Н и н а. Уедем отсюда. Под Самарканд. К тетке. Там не так голодно. Тепло… Завтра же дам телеграмму. Пусть вызов присылает. Лесе и мне с Аленкой. Сергея с завода не отпустят.

К а т я. А свекровь?

Н и н а. Кто мы теперь ей? Она растила Борю без мужа. Кончил он институт. Оставили в аспирантуре. Радость!.. И вдруг… Женился на недоучке! Да еще Сергей и Леся в придачу… А когда родилась Аленка, четверо на его иждивении оказались. Ушел Боря на завод. Вечерами корпел над чертежами — подрабатывал… Вера Львовна жалела его. Меня, конечно, не любила. Хотя и скрывала… Артистка она.

К а т я. В театре?

Н и н а. Нет. Певица. Голос небольшой. Всю жизнь по клубам романсы Чайковского пела… Помешалась на Чайковском. Сейчас у всех одно на уме: что на фронте? А она счастлива. Как же! Волею судьбы была в местах, где жил Чайковский! (После паузы.) Знала ведь, что я приезжаю. Прислала записку с няней: «Извини, Ниночка. Срочно еду на село с концертом». Впрочем, что ее винить… У одних от горя душа закаменела. У других — от эгоизма. «Только бы выжить»… Куда же девался Сергей?


Входит  Т у р б и н.


Т у р б и н. Салют девицам-красавицам! О чем беседуете? Догадываюсь. Алеша Попович или Василиса Прекрасная? (Посмотрел на часы.) Однако, Катерина свет Степановна, вы заговорились. Начало смены через двадцать минут. А в марафонцы вы сейчас явно не годитесь… Как себя чувствуешь?

К а т я. Нормально.

Т у р б и н. Еще раз предупреждаю: чуть что — скажи. Нам будет трудно без тебя, но немедленно освободим. Если потребуется, сразу в больницу положим.

К а т я. Хорошо.

Т у р б и н. Говорят, письмо получила?

К а т я. Получила.

Т у р б и н. Что пишет муж?

К а т я. Ничего. Воюет. Ждет сына.

Т у р б и н (шутливо). Так вот, Екатерина Степановна, считай это своим партийным поручением. Ясно?

К а т я. Ясно.

Т у р б и н. Имя наконец придумала?

К а т я. Да.

Т у р б и н. Погоди, погоди… Попробую угадать… Цезарь? Спартак? Спартак Васильевич — ох, как звучит! Угадал?

К а т я. Нет.

Т у р б и н. Как же?

К а т я. Борис.

Т у р б и н. Правильно решила. Хорошее имя. Как считает Нина Николаевна?


Нина молчит.


Молчание — знак согласия. Значит, решено: Борис… А сейчас, Катя, иди в машину. И прямо к цеху. Начальнику скажи: я пешком вернусь.

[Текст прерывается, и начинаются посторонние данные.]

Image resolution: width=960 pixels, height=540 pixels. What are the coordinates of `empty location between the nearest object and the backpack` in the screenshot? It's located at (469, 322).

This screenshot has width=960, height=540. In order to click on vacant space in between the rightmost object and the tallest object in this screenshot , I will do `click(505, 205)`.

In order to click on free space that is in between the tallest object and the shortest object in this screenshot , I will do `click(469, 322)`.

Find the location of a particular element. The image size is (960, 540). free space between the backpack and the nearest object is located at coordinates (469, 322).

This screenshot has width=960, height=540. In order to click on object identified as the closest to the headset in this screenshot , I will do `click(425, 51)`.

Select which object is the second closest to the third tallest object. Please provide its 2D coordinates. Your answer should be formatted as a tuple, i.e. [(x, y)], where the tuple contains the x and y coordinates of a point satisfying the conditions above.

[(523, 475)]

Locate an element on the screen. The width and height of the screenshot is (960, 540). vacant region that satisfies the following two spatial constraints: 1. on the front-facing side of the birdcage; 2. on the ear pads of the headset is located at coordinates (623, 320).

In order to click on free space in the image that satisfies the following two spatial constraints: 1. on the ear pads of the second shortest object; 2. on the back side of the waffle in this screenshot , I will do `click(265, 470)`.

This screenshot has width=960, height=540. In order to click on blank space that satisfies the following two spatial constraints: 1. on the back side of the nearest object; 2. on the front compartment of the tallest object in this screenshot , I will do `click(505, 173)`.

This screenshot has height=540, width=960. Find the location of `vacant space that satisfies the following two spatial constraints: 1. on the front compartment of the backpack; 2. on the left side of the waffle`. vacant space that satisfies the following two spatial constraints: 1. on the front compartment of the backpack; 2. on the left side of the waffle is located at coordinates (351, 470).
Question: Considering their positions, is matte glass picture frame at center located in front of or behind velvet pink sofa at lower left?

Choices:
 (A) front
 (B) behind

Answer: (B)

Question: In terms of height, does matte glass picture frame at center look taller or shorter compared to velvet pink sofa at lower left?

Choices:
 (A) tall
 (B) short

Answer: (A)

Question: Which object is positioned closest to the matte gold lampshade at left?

К а т я (Нине). Утром зайду. До свиданья. (Выходит.)

Т у р б и н (Нине). Редко видимся, соседушка. Но, должен сказать, вы все хорошеете. Похудели, правда, но вам это к лицу… Все мучался: на кого похожа моя прелестная квартирантка? Теперь ясно. (Декламирует.)

«И каждый вечер, в час назначенный,

(Иль это только снится мне?)…»

Н и н а. Кирилл Степанович…

Т у р б и н. Слушаю вас.

Н и н а. Вы парторг цеха.

Т у р б и н. Так точно.

Н и н а. Ваша обязанность — поднимать у людей бодрость Духа.

Т у р б и н. Тоже верно.

Н и н а. Но зачем же паясничать? Хотя… Может, это искренне. Горе трудно скрыть. Счастье — еще труднее. Но, поверьте, не всем легко смотреть на вашу улыбку. Вы вернулись с фронта. Правда, левая нога чуть покороче. Но это совсем небольшая потеря. А другие…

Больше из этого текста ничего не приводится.